Google Books is nice but limited

View the disturbance caused by the meteorite of Google Books, I'm in today many a to wonder not it was worth really the penalty. In fact to date the value of the program è object di discussion among Internet users, academics and among Googlers themselves.

The "The New Yorkerposted a article (What Ever Happened to Google Books?) by Tim Wu, a professor at Columbia Law School, who summarizes well le critical issues of Google Books. L'idea originally from universal library it is in fact failed since the most of the books remains inaccessible in its content: the brief Estratti displayed help relatively and often the title not neither is it available for the 'purchase either in paper or electronic form.
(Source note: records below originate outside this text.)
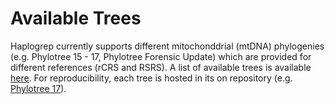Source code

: # Available Trees
Haplogrep currently supports different mitochonddrial (mtDNA) phylogenies (e.g. Phylotree 15 - 17, Phylotree Forensic Update) which are provided for different references (rCRS and RSRS). A list of available trees is available [here](https://genepi.github.io/haplogrep-trees). For reproducibility, each tree is hosted in its on repository (e.g. [Phylotree 17](https://github.com/genepi/phylotree-rcrs-17)).
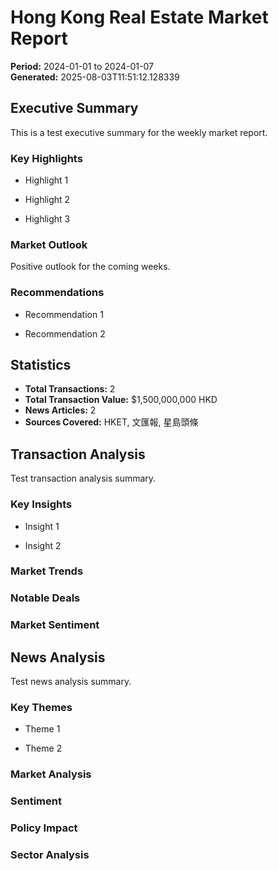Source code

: 
# Hong Kong Real Estate Market Report

**Period:** 2024-01-01 to 2024-01-07  
**Generated:** 2025-08-03T11:51:12.128339

## Executive Summary

This is a test executive summary for the weekly market report.

### Key Highlights

- Highlight 1

- Highlight 2

- Highlight 3


### Market Outlook
Positive outlook for the coming weeks.

### Recommendations

- Recommendation 1

- Recommendation 2


## Statistics

- **Total Transactions:** 2
- **Total Transaction Value:** $1,500,000,000 HKD
- **News Articles:** 2
- **Sources Covered:** HKET, 文匯報, 星島頭條

## Transaction Analysis

Test transaction analysis summary.

### Key Insights

- Insight 1

- Insight 2


### Market Trends


### Notable Deals


### Market Sentiment


## News Analysis

Test news analysis summary.

### Key Themes

- Theme 1

- Theme 2


### Market Analysis


### Sentiment


### Policy Impact


### Sector Analysis

        
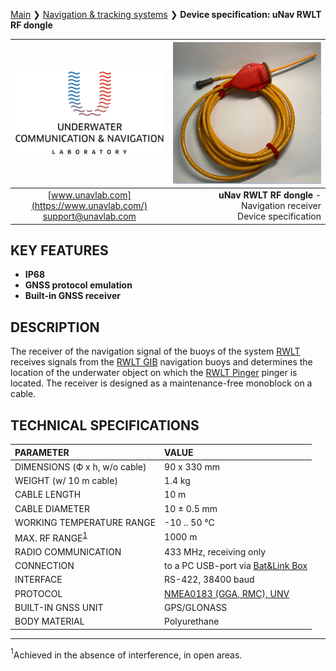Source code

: [Main](/../../) ❯ [Navigation & tracking systems](/navigation_and_tracking_systems_en) ❯ **Device specification: uNav RWLT RF dongle**

<div style="page-break-after: always;"></div>

| ![logo](/documentation/sm_logo.png) | ![RWLT RF dongle](/documentation/uNav_rf_dongle.png) |
| :---: | ---: |
| [www.unavlab.com](https://www.unavlab.com/) <br/> [support@unavlab.com](mailto:support@unavlab.com) | **uNav RWLT RF dongle** - Navigation receiver <br/> Device specification |

## KEY FEATURES

* **IP68**
* **GNSS protocol emulation**
* **Built-in GNSS receiver**

## DESCRIPTION

The receiver of the navigation signal of the buoys of the system [RWLT](RWLT_DataBrief_en.md) receives signals from the [RWLT GIB](RWLT_GIB_Specification_ru.md) navigation buoys and determines the location of the underwater object on which the [RWLT Pinger](RWLT_Pinger_Specification_ru.md) pinger is located. The receiver is designed as a maintenance-free monoblock on a cable.

<div style="page-break-after: always;"></div>

## TECHNICAL SPECIFICATIONS

| PARAMETER | VALUE |
| :--- | :--- |
| DIMENSIONS (Ф х h, w/o cable) | 90 x 330 mm |
| WEIGHT (w/ 10 m cable) | 1.4 kg |
| CABLE LENGTH | 10 m |
| CABLE DIAMETER | 10 ± 0.5 mm |
| WORKING TEMPERATURE RANGE | -10 .. 50 °С |
| MAX. RF RANGE<sup>[1](#footnote1)</sup> | 1000 m |
| RADIO COMMUNICATION | 433 MHz, receiving only |
| CONNECTION | to a PC USB-port via [Bat&Link Box](documentation/EN/Zima/Bat_n_link_box_Specification_en) |
| INTERFACE | RS-422, 38400 baud |
| PROTOCOL | [NMEA0183 (GGA, RMC), UNV](/uNav_protocol_specification_en) |
| BUILT-IN GNSS UNIT | GPS/GLONASS |
| BODY MATERIAL | Polyurethane |

________________
<a name="footnote1"><sup>1</sup></a>Achieved in the absence of interference, in open areas.  

<div style="page-break-after: always;"></div>
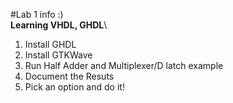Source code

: #Lab 1 info :)\
**Learning VHDL, GHDL**\

1. Install GHDL
2. Install GTKWave 
3. Run Half Adder and Multiplexer/D latch example
4. Document the Resuts
5. Pick an option and do it!

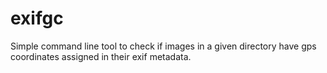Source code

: # exifgc
Simple command line tool to check if images in a given directory have gps coordinates assigned in their exif metadata.
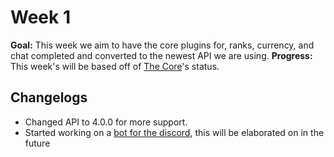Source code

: # Week 1

**Goal:** This week we aim to have the core plugins for, ranks, currency, and chat completed and converted to the newest API we are using.
**Progress:** This week's will be based off of [The Core](https://github.com/RaptorsMC/Development/projects/1)'s status.

## Changelogs 
 + Changed API to 4.0.0 for more support.
 + Started working on a [bot for the discord](https://github.com/RaptorsMC/Development/projects/1), this will be elaborated on in the future

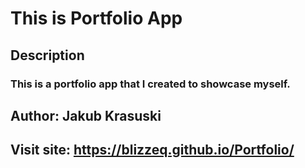 # This is Portfolio App

## Description

### This is a portfolio app that I created to showcase myself.

## Author: Jakub Krasuski

## Visit site: https://blizzeq.github.io/Portfolio/
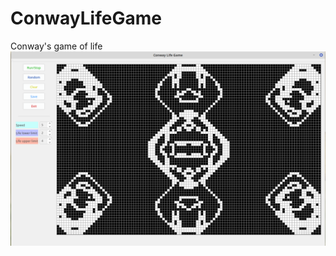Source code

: # ConwayLifeGame
Conway's game of life
![interesing patterns](https://github.com/Liu8018/ConwayLifeGame/blob/master/interesting_patterns/2019-02-02%2011-47-53.png)

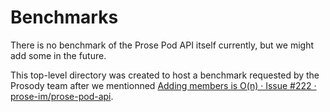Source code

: # Benchmarks

There is no benchmark of the Prose Pod API itself currently, but we might add some in the future.

This top-level directory was created to host a benchmark requested by the Prosody team after we
mentionned [Adding members is O(n) · Issue #222 · prose-im/prose-pod-api][#222].

[#222]: https://github.com/prose-im/prose-pod-api/issues/222 "Adding members is O(n) · Issue #222 · prose-im/prose-pod-api"
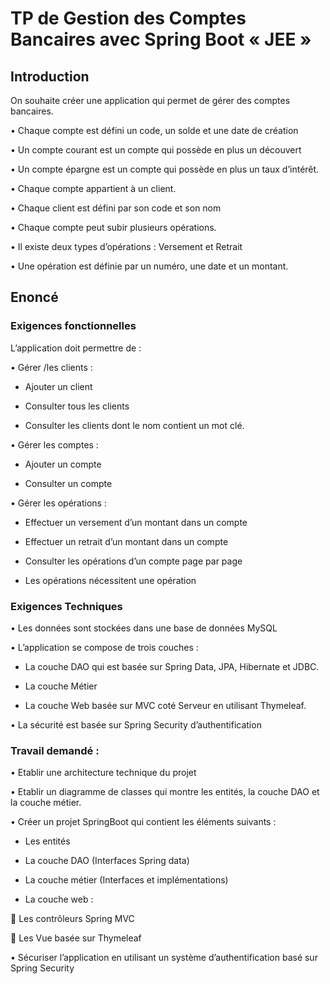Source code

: # TP de Gestion des Comptes Bancaires avec Spring Boot « JEE » 

## Introduction

On souhaite créer une application qui permet de gérer des comptes bancaires.

•	Chaque compte est défini un code, un solde et une date de création

•	Un compte courant est un compte qui possède en plus un découvert

•	Un compte épargne est un compte qui possède en plus un taux d’intérêt.

•	Chaque compte appartient à un client.

•	Chaque client est défini par son code et son nom

•	Chaque compte peut subir plusieurs opérations.

•	Il existe deux types d’opérations : Versement et Retrait

•	Une opération est définie par un numéro, une date et un montant.

## Enoncé

### Exigences fonctionnelles

L’application doit permettre de :

•	Gérer /les clients :

-	Ajouter un client

-	Consulter tous les clients

-	Consulter les clients dont le nom contient un mot clé.

•	Gérer les comptes :

-	Ajouter un compte

-	Consulter un compte

•	Gérer les opérations :

-	Effectuer un versement d’un montant dans un compte

-	Effectuer un retrait d’un montant dans un compte

-	Consulter les opérations d’un compte page par page

-	Les opérations nécessitent une opération

### Exigences Techniques

•	Les données sont stockées dans une base de données MySQL

•	L’application se compose de trois couches :

-	La couche DAO qui est basée sur Spring Data, JPA, Hibernate et JDBC.
 
-	La couche Métier

-	La couche Web basée sur MVC coté Serveur en utilisant Thymeleaf.

•	La sécurité est basée sur Spring Security d’authentification

### Travail demandé :

•	Etablir une architecture technique du projet

•	Etablir un diagramme de classes qui montre les entités, la couche DAO et la couche métier.

•	Créer un projet SpringBoot qui contient les éléments suivants :

-	Les entités

-	La couche DAO (Interfaces Spring data)

-	La couche métier (Interfaces et implémentations)

-	La couche web :

	Les contrôleurs Spring MVC

	Les Vue basée sur Thymeleaf

•	Sécuriser l’application en utilisant un système d’authentification basé sur Spring Security

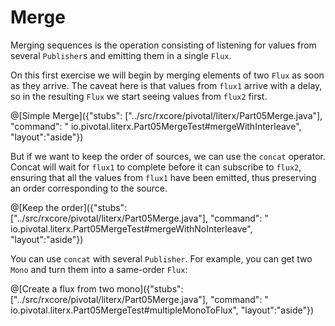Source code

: # Merge

Merging sequences is the operation consisting of listening for values from several
`Publisher`s and emitting them in a single `Flux`.

On this first exercise we will begin by merging elements of two `Flux` as soon as they arrive.
The caveat here is that values from `flux1` arrive with a delay, so in the resulting `Flux`
we start seeing values from `flux2` first.

@[Simple Merge]({"stubs": ["../src/rxcore/pivotal/literx/Part05Merge.java"], "command": "
io.pivotal.literx.Part05MergeTest#mergeWithInterleave", "layout":"aside"})

But if we want to keep the order of sources, we can use the `concat` operator. Concat will
wait for `flux1` to complete before it can subscribe to `flux2`, ensuring that all the values
from `flux1` have been emitted, thus preserving an order corresponding to the source.

@[Keep the order]({"stubs": ["../src/rxcore/pivotal/literx/Part05Merge.java"], "command": "
io.pivotal.literx.Part05MergeTest#mergeWithNoInterleave", "layout":"aside"})

You can use `concat` with several `Publisher`. For example, you can get two `Mono` and turn
them into a same-order `Flux`:

@[Create a flux from two mono]({"stubs": ["../src/rxcore/pivotal/literx/Part05Merge.java"], "command": "
io.pivotal.literx.Part05MergeTest#multipleMonoToFlux", "layout":"aside"})

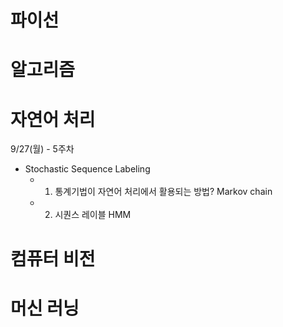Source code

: 
# 파이선


# 알고리즘 

# 자연어 처리 

9/27(월) - 5주차 
+ Stochastic Sequence Labeling
  + 1. 통계기법이 자연어 처리에서 활용되는 방법? Markov chain
  + 2. 시퀀스 레이블 HMM  




# 컴퓨터 비전


# 머신 러닝
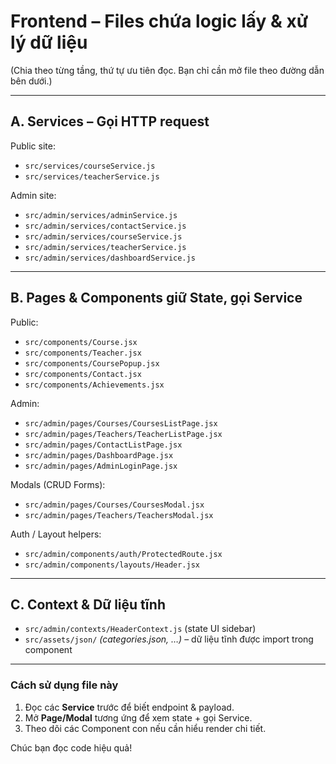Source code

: # Frontend – Files chứa logic lấy & xử lý dữ liệu

(Chia theo từng tầng, thứ tự ưu tiên đọc. Bạn chỉ cần mở file theo đường dẫn bên dưới.)

---
## A. Services – Gọi HTTP request

Public site:
- `src/services/courseService.js`
- `src/services/teacherService.js`

Admin site:
- `src/admin/services/adminService.js`
- `src/admin/services/contactService.js`
- `src/admin/services/courseService.js`
- `src/admin/services/teacherService.js`
- `src/admin/services/dashboardService.js`

---
## B. Pages & Components giữ State, gọi Service

Public:
- `src/components/Course.jsx`
- `src/components/Teacher.jsx`
- `src/components/CoursePopup.jsx`
- `src/components/Contact.jsx`
- `src/components/Achievements.jsx`

Admin:
- `src/admin/pages/Courses/CoursesListPage.jsx`
- `src/admin/pages/Teachers/TeacherListPage.jsx`
- `src/admin/pages/ContactListPage.jsx`
- `src/admin/pages/DashboardPage.jsx`
- `src/admin/pages/AdminLoginPage.jsx`

Modals (CRUD Forms):
- `src/admin/pages/Courses/CoursesModal.jsx`
- `src/admin/pages/Teachers/TeachersModal.jsx`

Auth / Layout helpers:
- `src/admin/components/auth/ProtectedRoute.jsx`
- `src/admin/components/layouts/Header.jsx`

---
## C. Context & Dữ liệu tĩnh

- `src/admin/contexts/HeaderContext.js` (state UI sidebar)
- `src/assets/json/` *(categories.json, …)* – dữ liệu tĩnh được import trong component

---
### Cách sử dụng file này
1. Đọc các **Service** trước để biết endpoint & payload.
2. Mở **Page/Modal** tương ứng để xem state + gọi Service.
3. Theo dõi các Component con nếu cần hiểu render chi tiết.

Chúc bạn đọc code hiệu quả! 
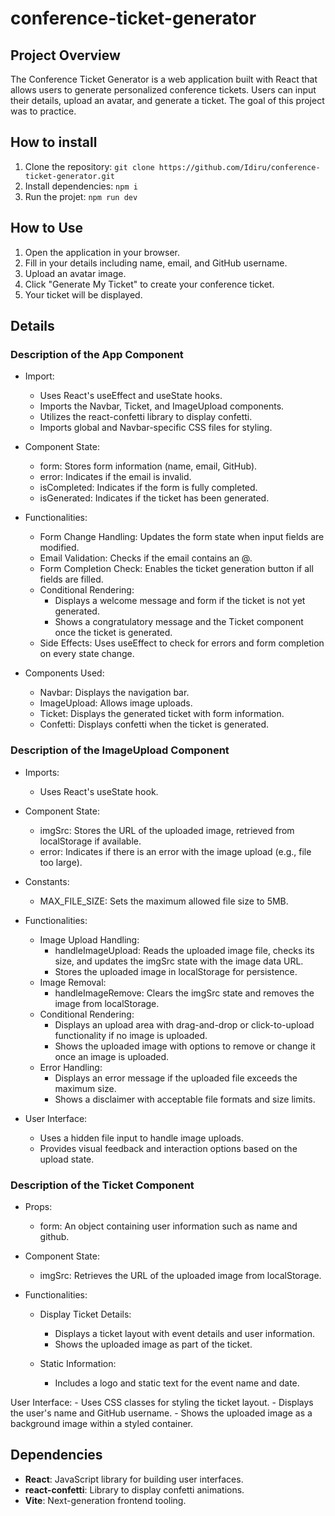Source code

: # conference-ticket-generator
## Project Overview
The Conference Ticket Generator is a web application built with React that allows users to generate personalized conference tickets. Users can input their details, upload an avatar, and generate a ticket. The goal of this project was to practice. 

## How to install 
1. Clone the repository: `git clone https://github.com/Idiru/conference-ticket-generator.git`
2. Install dependencies: `npm i`
3. Run the projet: `npm run dev`


## How to Use
1. Open the application in your browser.
2. Fill in your details including name, email, and GitHub username.
3. Upload an avatar image.
4. Click "Generate My Ticket" to create your conference ticket.
5. Your ticket will be displayed.

## Details 

### Description of the App Component

- Import: 
    - Uses React's useEffect and useState hooks.
    - Imports the Navbar, Ticket, and ImageUpload components.
    - Utilizes the react-confetti library to display confetti.
    - Imports global and Navbar-specific CSS files for styling.

- Component State:
    - form: Stores form information (name, email, GitHub).
    - error: Indicates if the email is invalid.
    - isCompleted: Indicates if the form is fully completed.
    - isGenerated: Indicates if the ticket has been generated.

- Functionalities:
    - Form Change Handling: Updates the form state when input fields are modified.
    - Email Validation: Checks if the email contains an @.
    - Form Completion Check: Enables the ticket generation button if all fields are filled.
    - Conditional Rendering:
        - Displays a welcome message and form if the ticket is not yet generated.
        - Shows a congratulatory message and the Ticket component once the ticket is generated.
    - Side Effects: Uses useEffect to check for errors and form completion on every state change.

- Components Used:
    - Navbar: Displays the navigation bar.
    - ImageUpload: Allows image uploads.
    - Ticket: Displays the generated ticket with form information.
    - Confetti: Displays confetti when the ticket is generated.


### Description of the ImageUpload Component

- Imports:
    - Uses React's useState hook.

- Component State:
    - imgSrc: Stores the URL of the uploaded image, retrieved from localStorage if available.
    - error: Indicates if there is an error with the image upload (e.g., file too large).

- Constants:
    - MAX_FILE_SIZE: Sets the maximum allowed file size to 5MB.

- Functionalities:
    - Image Upload Handling:
        - handleImageUpload: Reads the uploaded image file, checks its size, and updates the imgSrc state with the image data URL.
        - Stores the uploaded image in localStorage for persistence.
    - Image Removal:
        - handleImageRemove: Clears the imgSrc state and removes the image from localStorage.
    - Conditional Rendering:
        - Displays an upload area with drag-and-drop or click-to-upload functionality if no image is uploaded.
        - Shows the uploaded image with options to remove or change it once an image is uploaded.
    - Error Handling:
        - Displays an error message if the uploaded file exceeds the maximum size.
        - Shows a disclaimer with acceptable file formats and size limits.

- User Interface:
    - Uses a hidden file input to handle image uploads.
    - Provides visual feedback and interaction options based on the upload state.

### Description of the Ticket Component

- Props:
    - form: An object containing user information such as name and github.

- Component State:
    - imgSrc: Retrieves the URL of the uploaded image from localStorage.

- Functionalities:
    - Display Ticket Details:
        - Displays a ticket layout with event details and user information.
        - Shows the uploaded image as part of the ticket.

    - Static Information:
        - Includes a logo and static text for the event name and date.

User Interface:
    - Uses CSS classes for styling the ticket layout.
    - Displays the user's name and GitHub username.
    - Shows the uploaded image as a background image within a styled container.

## Dependencies
- **React**: JavaScript library for building user interfaces.
- **react-confetti**: Library to display confetti animations.
- **Vite**: Next-generation frontend tooling.


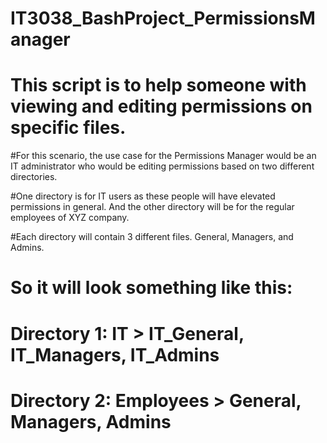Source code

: # IT3038_BashProject_PermissionsManager

# This script is to help someone with viewing and editing permissions on specific files.

#For this scenario, the use case for the Permissions Manager would be an IT administrator who would be editing permissions based on two different directories.

#One directory is for IT users as these people will have elevated permissions in general. And the other directory will be for the regular employees of XYZ company.

#Each directory will contain 3 different files. General, Managers, and Admins.

# So it will look something like this: 
# Directory 1: IT > IT_General, IT_Managers, IT_Admins
# Directory 2: Employees > General, Managers, Admins
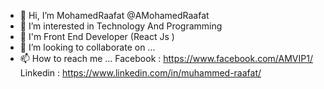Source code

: 
- 👋 Hi, I’m MohamedRaafat @AMohamedRaafat
- 👀 I’m interested in Technology And Programming 
- 🌱 I'm Front End Developer (React Js )
- 💞️ I’m looking to collaborate on ...
- 📫 How to reach me ... 
Facebook  : https://www.facebook.com/AMVIP1/
Linkedin  : https://www.linkedin.com/in/muhammed-raafat/

<!---
AMohamedRaafat/AMohamedRaafat is a ✨ special ✨ repository because its `README.md` (this file) appears on your GitHub profile.
You can click the Preview link to take a look at your changes.
--->
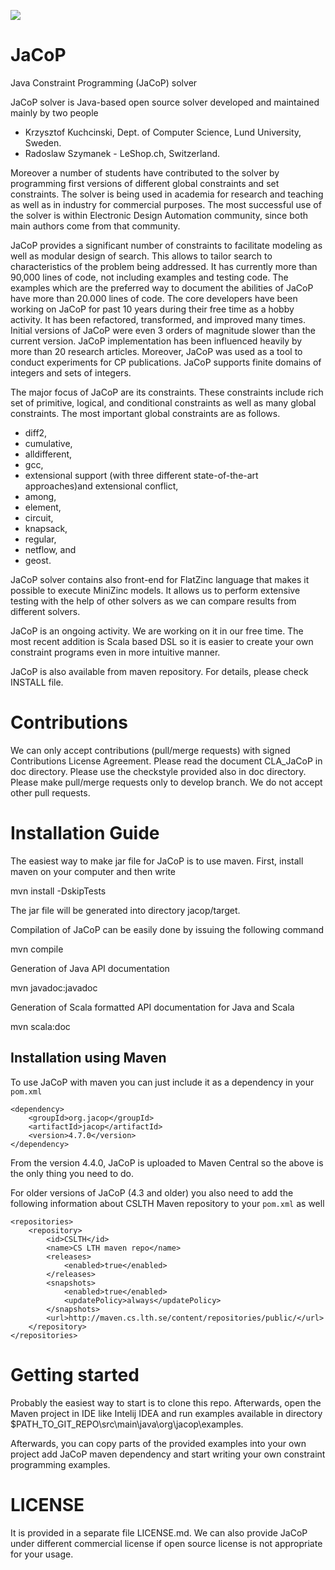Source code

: ![](https://travis-ci.org/radsz/jacop.svg?branch=develop)

JaCoP
=====

Java Constraint Programming (JaCoP) solver

JaCoP solver is Java-based open source solver developed and maintained mainly by two people
- Krzysztof Kuchcinski, Dept. of Computer Science, Lund University, Sweden.
- Radoslaw Szymanek - LeShop.ch, Switzerland.

Moreover a number of students have contributed to the solver by programming first versions of different global
constraints and set constraints. The solver is being used in academia for research and teaching as well as in
industry for commercial purposes. The most successful use of the solver is within Electronic Design Automation
community, since both main authors come from that community.

JaCoP provides a significant number of constraints to facilitate modeling as well as modular design of search.
This allows to tailor search to characteristics of the problem being addressed. It has currently more than 90,000 lines
of code, not including examples and testing code. The examples which are the preferred way to document the abilities of
JaCoP have more than 20.000 lines of code. The core developers have been working on JaCoP for past 10 years during their
free time as a hobby activity. It has been refactored, transformed, and improved many times. Initial versions of JaCoP
were even 3 orders of magnitude slower than the current version. JaCoP implementation has been influenced heavily by
more than 20 research articles. Moreover, JaCoP was used as a tool to conduct experiments for CP publications.
JaCoP supports finite domains of integers and sets of integers.

The major focus of JaCoP are its constraints. These constraints include rich set of primitive, logical, and
conditional constraints as well as many global constraints. The most important global constraints are as follows.

- diff2,
- cumulative,
- alldifferent,
- gcc,
- extensional support (with three different state-of-the-art approaches)and extensional conflict,
- among,
- element,
- circuit,
- knapsack,
- regular,
- netflow, and
- geost.

JaCoP solver contains also front-end for FlatZinc language that makes it possible to execute MiniZinc models. It allows
us to perform extensive testing with the help of other solvers as we can compare results from different solvers.

JaCoP is an ongoing activity. We are working on it in our free time. The most recent addition is Scala based DSL so
it is easier to create your own constraint programs even in more intuitive manner.

JaCoP is also available from maven repository. For details, please check INSTALL file.

Contributions
======

We can only accept contributions (pull/merge requests) with signed Contributions License Agreement. Please read the document CLA_JaCoP in doc directory. Please use the checkstyle provided also in doc directory.
Please make pull/merge requests only to develop branch. We do not accept other pull requests.

Installation Guide
====

The easiest way to make jar file for JaCoP is to use maven. First, install maven on your computer and then write 

mvn install -DskipTests

The jar file will be generated into directory jacop/target.

Compilation of JaCoP can be easily done by issuing the following command

mvn compile

Generation of Java API documentation

mvn javadoc:javadoc

Generation of Scala formatted API documentation for Java and Scala

mvn scala:doc

Installation using Maven
------------------------

To use JaCoP with maven you can just include it as a dependency in your `pom.xml`

    <dependency>
        <groupId>org.jacop</groupId>
        <artifactId>jacop</artifactId>
        <version>4.7.0</version>
    </dependency>

From the version 4.4.0, JaCoP is uploaded to Maven Central so the above is the only thing you need to do. 

For older versions of JaCoP (4.3 and older) you also need to add the following information 
about CSLTH Maven repository to your `pom.xml` as well

    <repositories>
		<repository>
			<id>CSLTH</id>
			<name>CS LTH maven repo</name>
			<releases>
				<enabled>true</enabled>
			</releases>
			<snapshots>
				<enabled>true</enabled>
				<updatePolicy>always</updatePolicy>
			</snapshots>
			<url>http://maven.cs.lth.se/content/repositories/public/</url>
		</repository>
	</repositories>

Getting started
======

Probably the easiest way to start is to clone this repo. Afterwards, open the Maven project in IDE like Intelij IDEA and run examples available in directory $PATH_TO_GIT_REPO\src\main\java\org\jacop\examples.

Afterwards, you can copy parts of the provided examples into your own project add JaCoP maven dependency and start writing your own constraint programming examples.


LICENSE
======

It is provided in a separate file LICENSE.md. We can also provide JaCoP under different commercial license if open source license is not appropriate for your usage.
It so happens that thehuge result to have found a interesting context, does not find sequel e remains something interrupted like a section of road that ends in nothing, allowing a glimpse of a suggestive landscape. No è fault di Google if it is so! Our company is its secure of this? Not deserved this project ambitious and truly revolutionary a better management, A 'higher allocation of economic and diplomatic resources to carry it forward with greater certainty of the result? L'idealism and did the admirable original messianism really benefit the project? And finally the main question: was Google really the right subject for this vital project for human development?

THEbitterness stems from the observation that, despite being thwarted in multiple ways, a company like Google failed a do di meglio of what he did. Leave even more baffled the impression that it is failure a will gives part of Google to find a agreement resolution on the plan economic with parts for get il consent a to exhibit more books in their wholeness. It's as if the project were fallen in a kind of limbo, as if it were merely an experiment, one of many that Google sets up without completing them.

To the criticism of the "New Yorker", perhaps even unfair, have been added i results of asurvey on Google Books conducted by a team of Vermont University. This investigation has exposed the shortcomings of the collection. The Vermont University researchers meant use il corpus of Google Books for to understand, through theanalysis of ngrams, the evolution of language, society and culture. Finally the corpus of Google Books has established its limits and its heterogeneity so much to make it a inadequate tool to get reliable statistics. There are gaps of metadataization and, since each work counts as one, it happens that a work like Moby Dick worth as much as a novel by an unknown author. What's more there is one imbalance to scientific texts which are predominant and therefore tend to alter the results of statistical surveys.